Politique 23 mars 2017

Taxes foncières : Luc Godbout propose de nouveaux scénarios de réforme

Le fiscaliste Luc Godbout, nommé par le ministère de l’Agriculture comme expert indépendant pour mesurer l’impact financier de la réforme abandonnée du Programme de crédits de taxes foncières agricoles (PCTFA), n’a donné raison ni à l’ex-ministre Paradis ni à l’Union des producteurs agricoles (UPA).

Dans son rapport intitulé La réforme abandonnée, un dossier non réglé, publié le 23 mars, le professeur de l’Université de Sherbrooke propose de nouveaux scénarios qui feraient moins de perdants, mais qui feraient augmenter le coût du programme pour le gouvernement.

Question de point de vue

La façon de regarder les chiffres influence l’impact de la réforme abandonnée. Si l’on prend, pour chaque bénéficiaire, l’effet en pourcentage sur ses propres taxes nettes et que l’on fait la moyenne arithmétique de celui-ci pour tous les producteurs, le rapport évalue que la hausse moyenne est de 45 %. Rappelons que l’UPA estimait cette augmentation de 30 % à 40 %, tandis que l’ex-ministre Pierre Paradis parlait d’une perte moyenne de 113 $ pour 1 % des producteurs.

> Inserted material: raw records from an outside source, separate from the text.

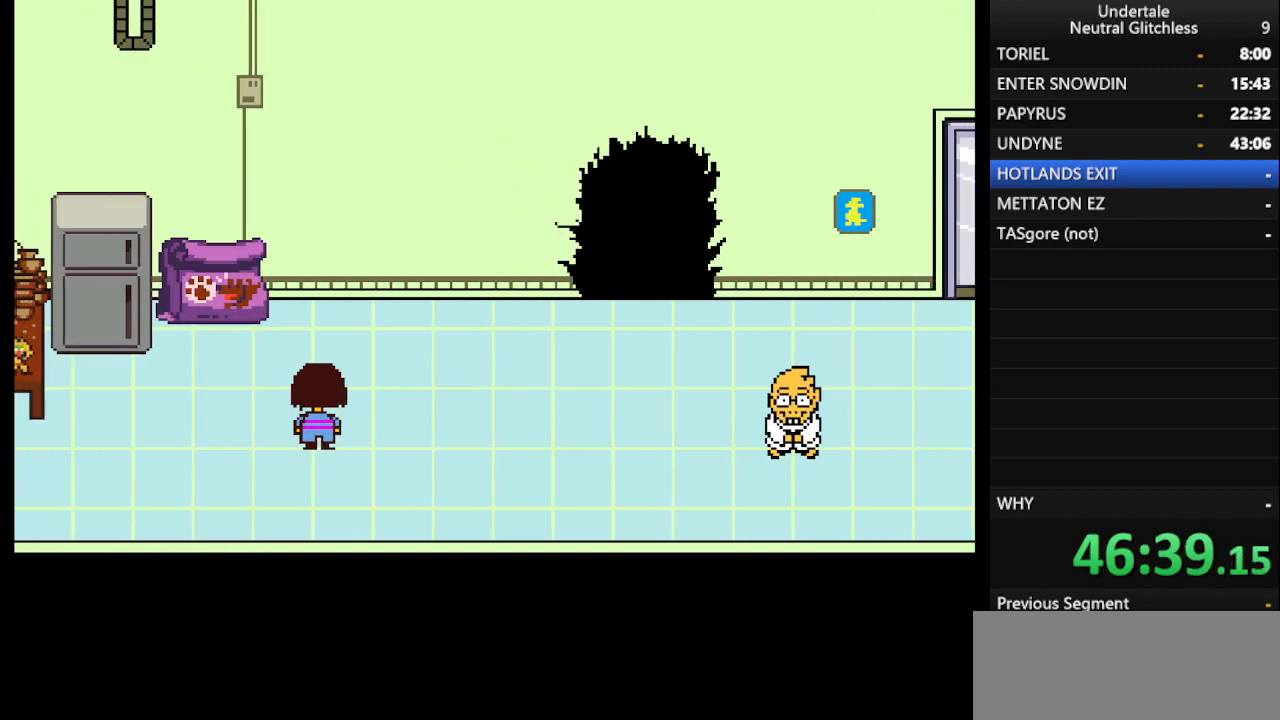
{"keys": ["right"], "events": [[200, "return", "down"], [300, "return", "up"]]}
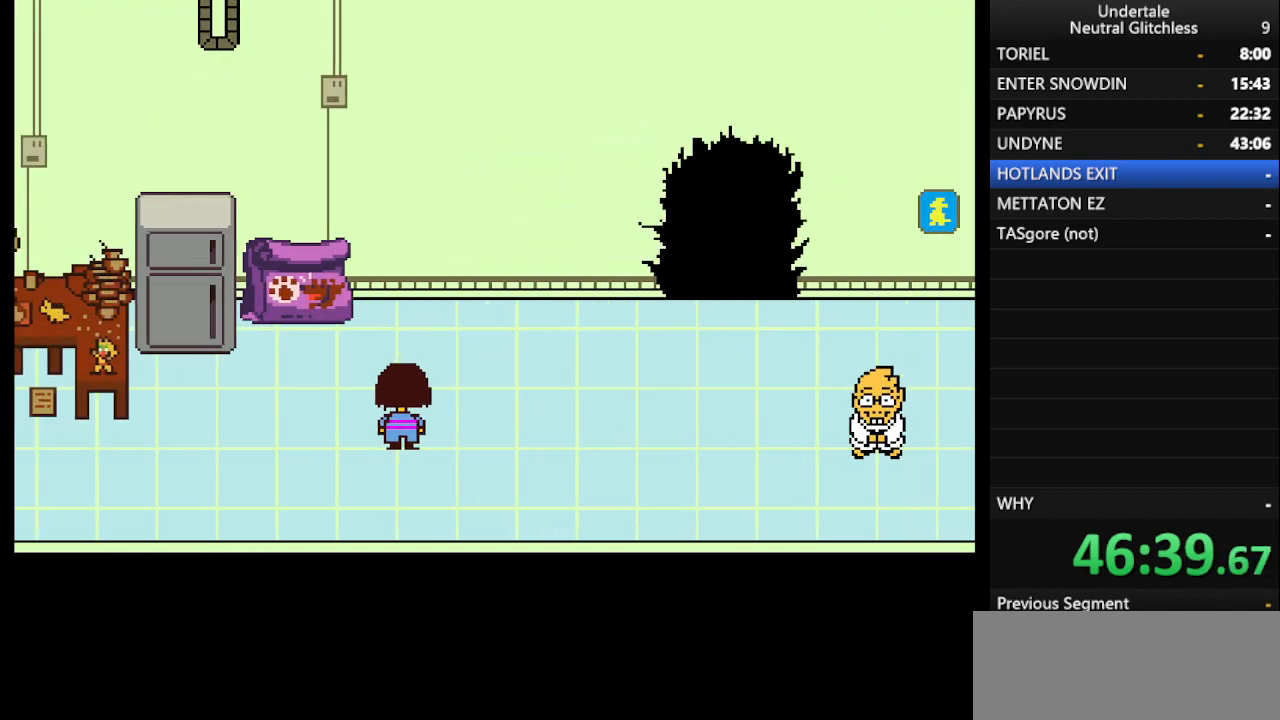
{"keys": ["right"], "events": []}
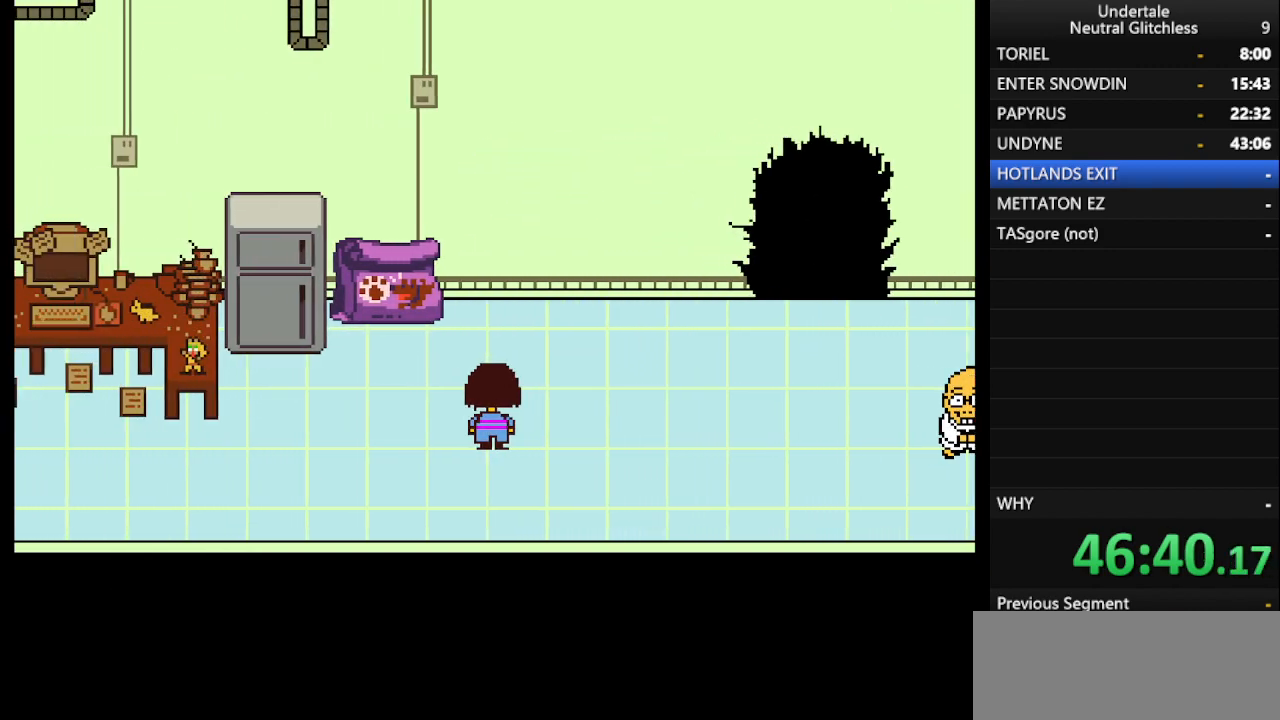
{"keys": ["right", "up"], "events": [[467, "up", "down"]]}
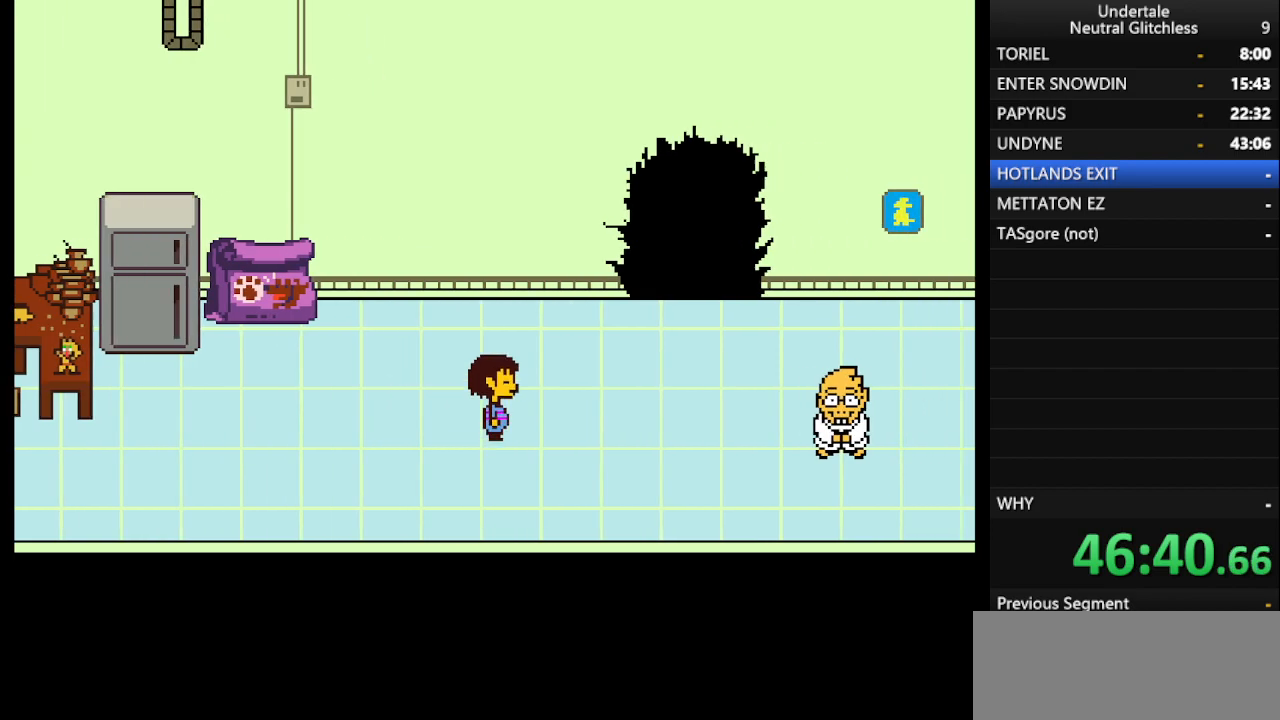
{"keys": ["right"], "events": [[100, "up", "up"], [383, "up", "down"], [483, "up", "up"]]}
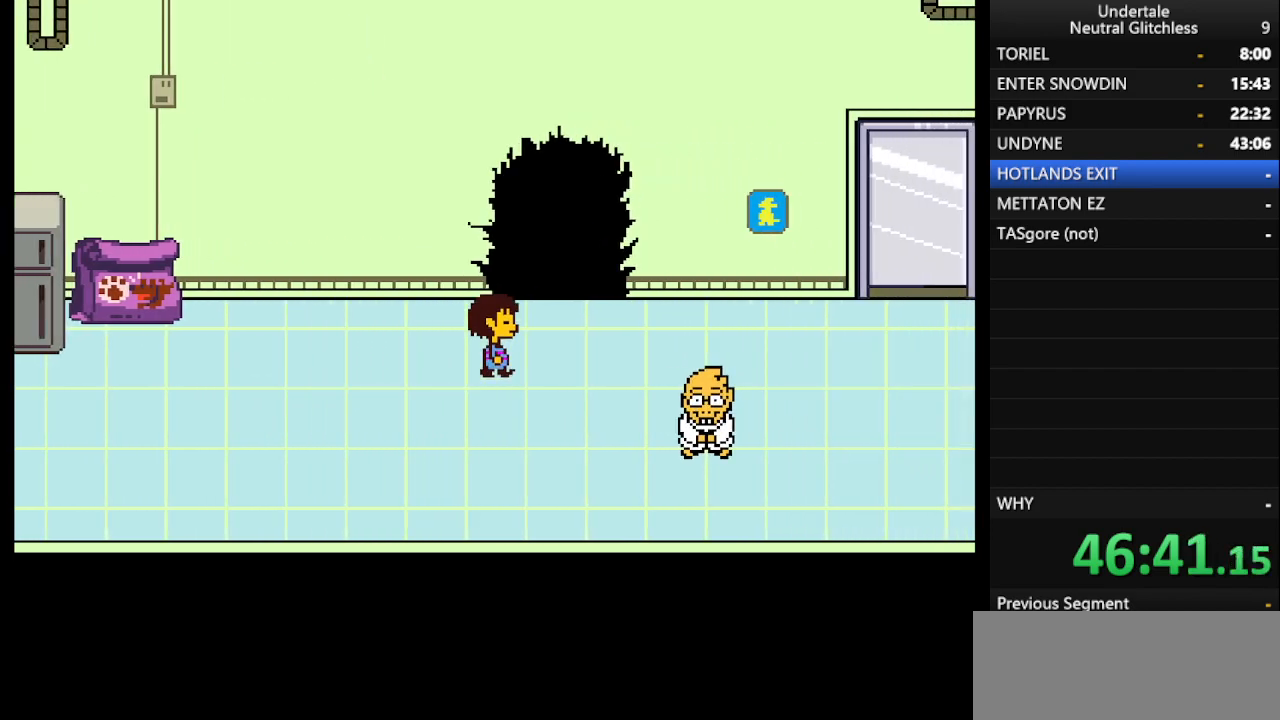
{"keys": ["right"], "events": []}
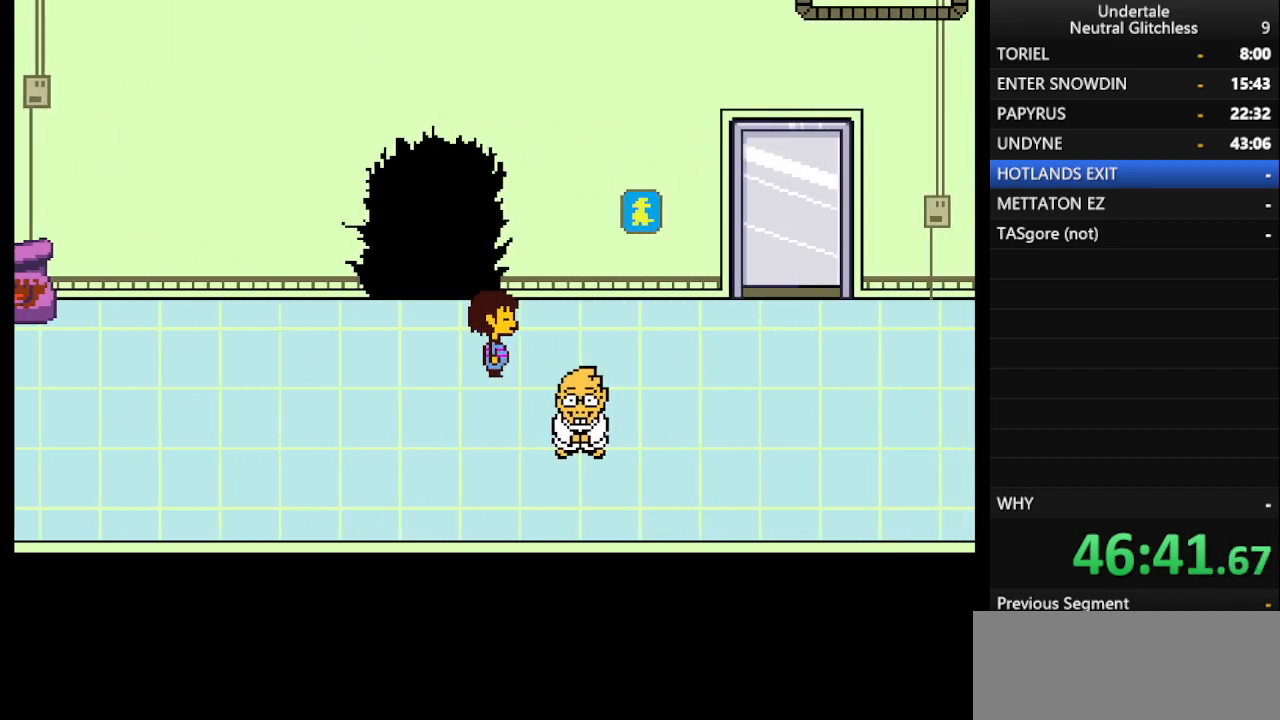
{"keys": ["right"], "events": [[317, "down", "down"], [417, "down", "up"]]}
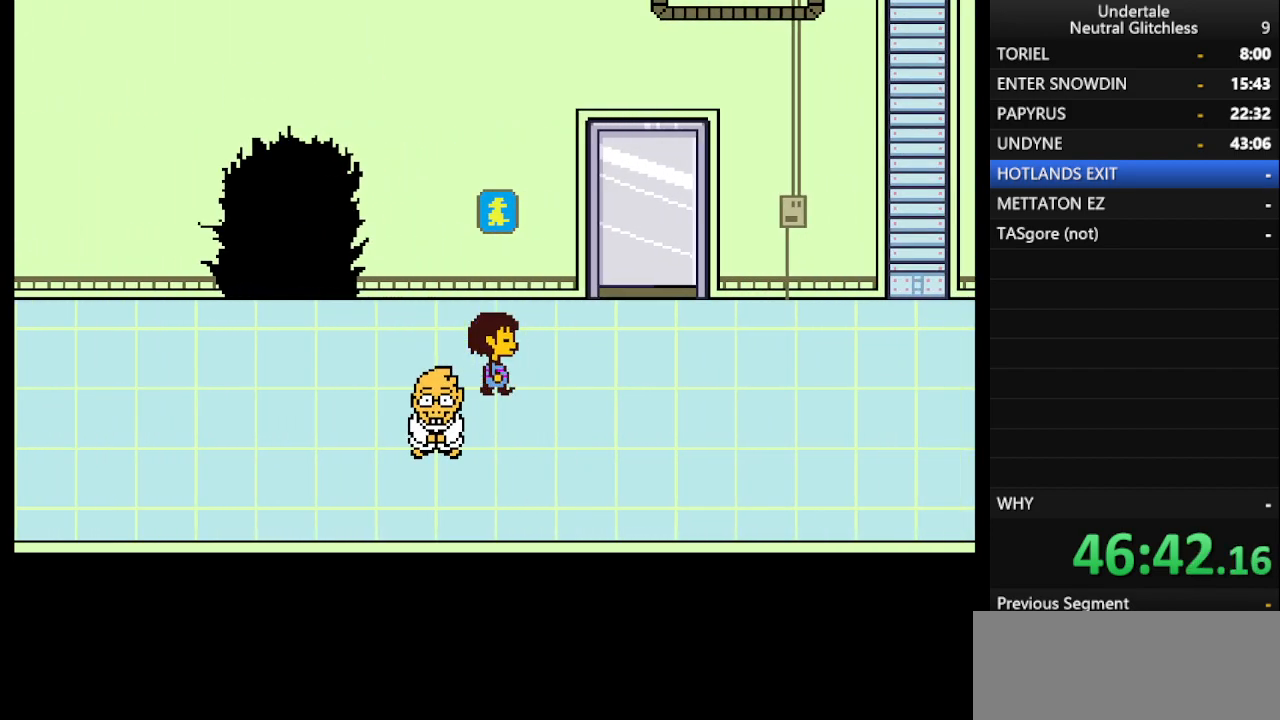
{"keys": ["down", "right"], "events": [[150, "down", "down"], [200, "down", "up"], [483, "down", "down"]]}
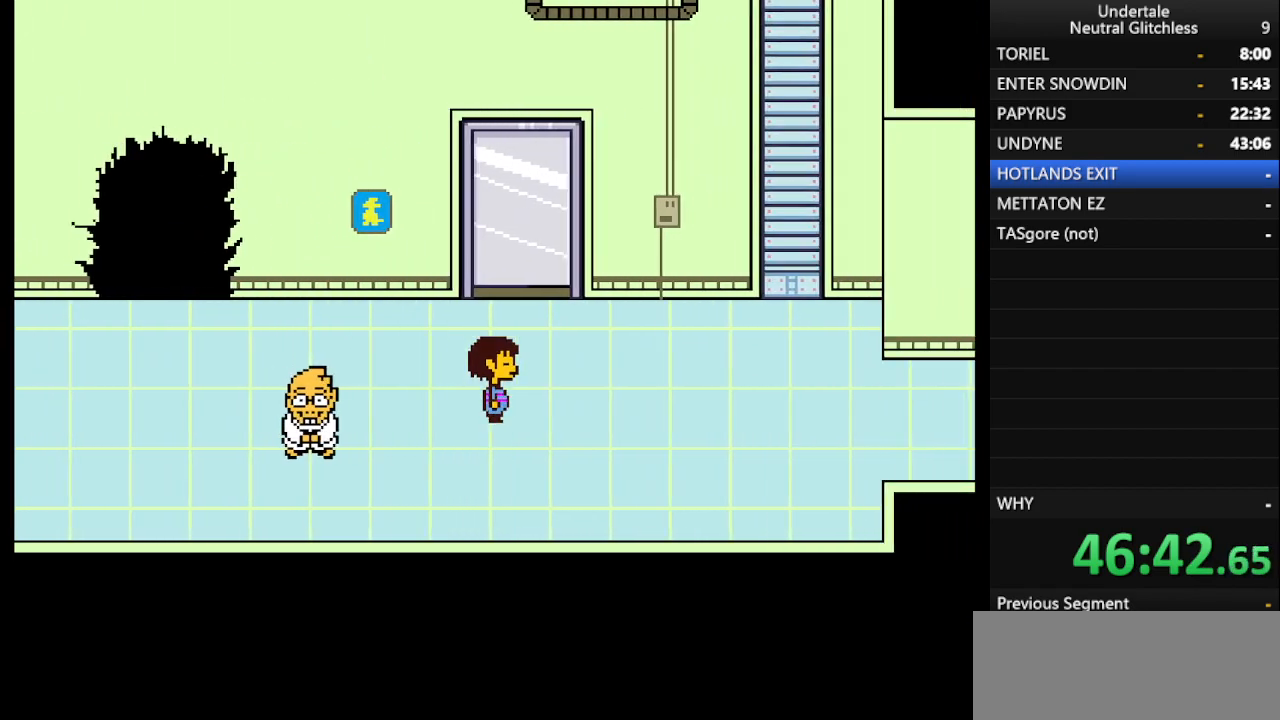
{"keys": ["return", "right"], "events": [[67, "down", "up"], [450, "return", "down"]]}
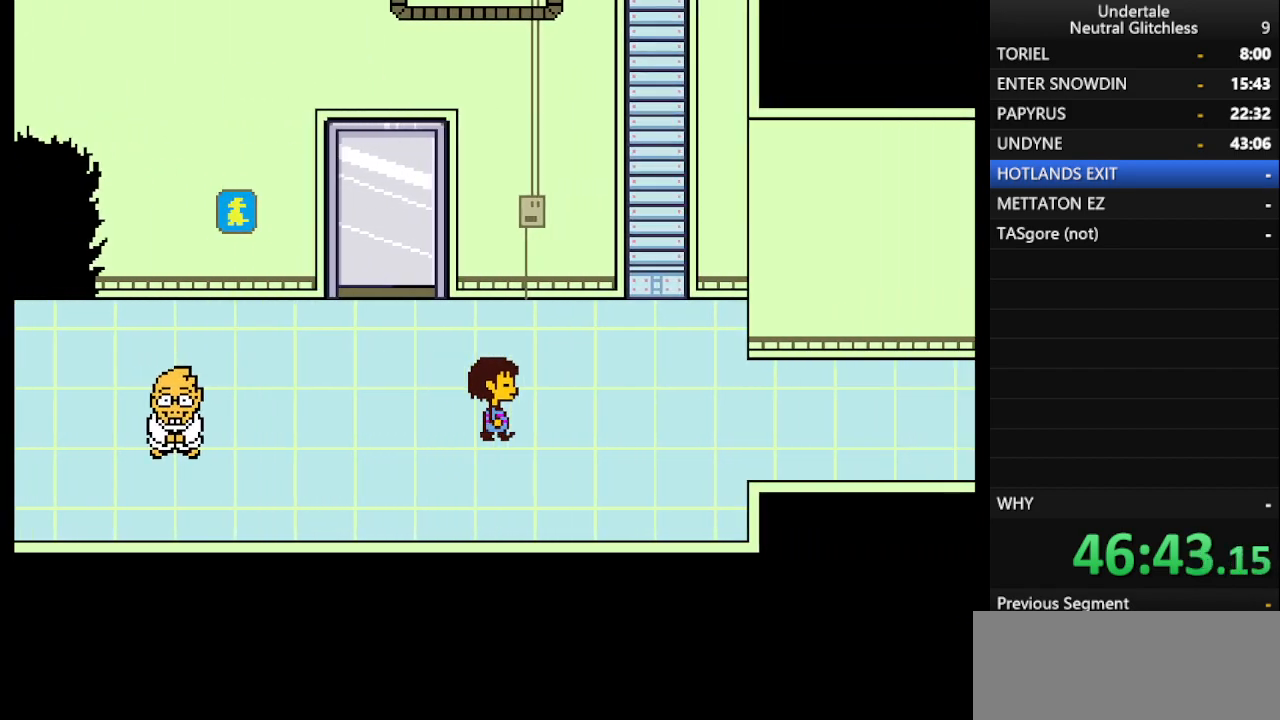
{"keys": ["right", "shift"], "events": [[50, "return", "up"], [50, "shift", "down"], [133, "return", "down"], [133, "shift", "up"], [233, "return", "up"], [233, "shift", "down"], [317, "return", "down"], [317, "shift", "up"], [417, "return", "up"], [417, "shift", "down"]]}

Le rapport Godbout, déposé en février et rendu public en mars, évalue plutôt cette perte moyenne à 403 $ pour 2017. En outre, il démontre que le nombre d’agriculteurs touchés par une augmentation de plus de 30 % n’est pas de 1 %, mais de 36,5 % (9 000 producteurs).

Luc Godbout calcule finalement une hausse de taxes nettes à payer de 14 % par rapport à 2016, en tenant compte d’une moyenne pondérée en fonction de la superficie détenue par chacun des bénéficiaires de la réforme abandonnée du PCTFA.

« Je persiste et je signe », insiste Charles-Félix Ross, directeur général de l’UPA, qui fait valoir qu’il faut considérer l’impact moyen sur les entreprises agricoles, qu’elles soient grandes ou petites. Le directeur indique aussi qu’il faut parler de l’impact de la réforme sur le revenu net des producteurs et non sur le revenu brut, comme le fait le rapport Godbout dans l’une de ses sections.

Terres inoccupées

Une donnée importante qui ressort du rapport est liée au fait que certains propriétaires de terres inoccupées auraient bénéficié de 5,8 M$ avec la réforme, alors qu’ils ne recevaient rien avant. Ainsi, l’augmentation de l’ensemble des taxes nettes à payer calculée par l’UPA (+38 %) serait réduite des deux tiers si l’on tenait compte de ces terres inoccupées, non admissibles au PCTFA avant la réforme, dans le calcul des taxes payées par les propriétaires. L’essentiel de l’écart entre le rapport Godbout (+14 %) et l’UPA (+38 %) proviendrait donc de cet élément. Le rapport ne fournit pas de définition de « terres inoccupées », mais il pourrait s’agir de grands propriétaires terriens qui ne sont pas reconnus comme agriculteurs. Près de 2 700 nouvelles entreprises devenaient admissibles avec la réforme abandonnée, ce qui représentait un autre 5 M$ pour le PCTFA.

Si l’on tient compte des perdants et des gagnants de la réforme, on arrive à une économie pour le gouvernement de 4,9 M$, qui servaient à financer les nouveaux bénéficiaires.

Que faire pour l’avenir?

Luc Godbout évalue que la réforme abandonnée créait « un grand nombre de perdants », soit 82,7 % des entreprises déjà admissibles au PCTFA. Même en augmentant le taux uniforme de remboursement de 78 % à 84 %, on obtient encore une proportion de perdants de 48,2 %, mais au prix d’une « aide globale plus importante » pour le gouvernement.

« Dans tous ces scénarios, les producteurs seraient pénalisés. Il y a une limite à vouloir simplifier sans créer des iniquités », estime Charles-Félix Ross.

En conclusion, Luc Godbout recommande une réforme du PCTFA parce que le milieu municipal « refuse clairement » l’approche de l’UPA de revoir en profondeur les règles de l’évaluation foncière agricole. Il croit par ailleurs que le programme en vigueur demeure « lourd à administrer ». Au final, le professeur conseille de « réduire le nombre de perdants » et de mieux relever le « défi de communication majeur » que constitue toute réforme du PCTFA.

« La solution facile, c’est de plafonner la valeur des terres à des fins de taxation », lance de son côté le directeur général de l’UPA, qui demande toujours au gouvernement de revoir la fiscalité agricole en profondeur puisque le prix des terres va forcément encore augmenter dans l’avenir.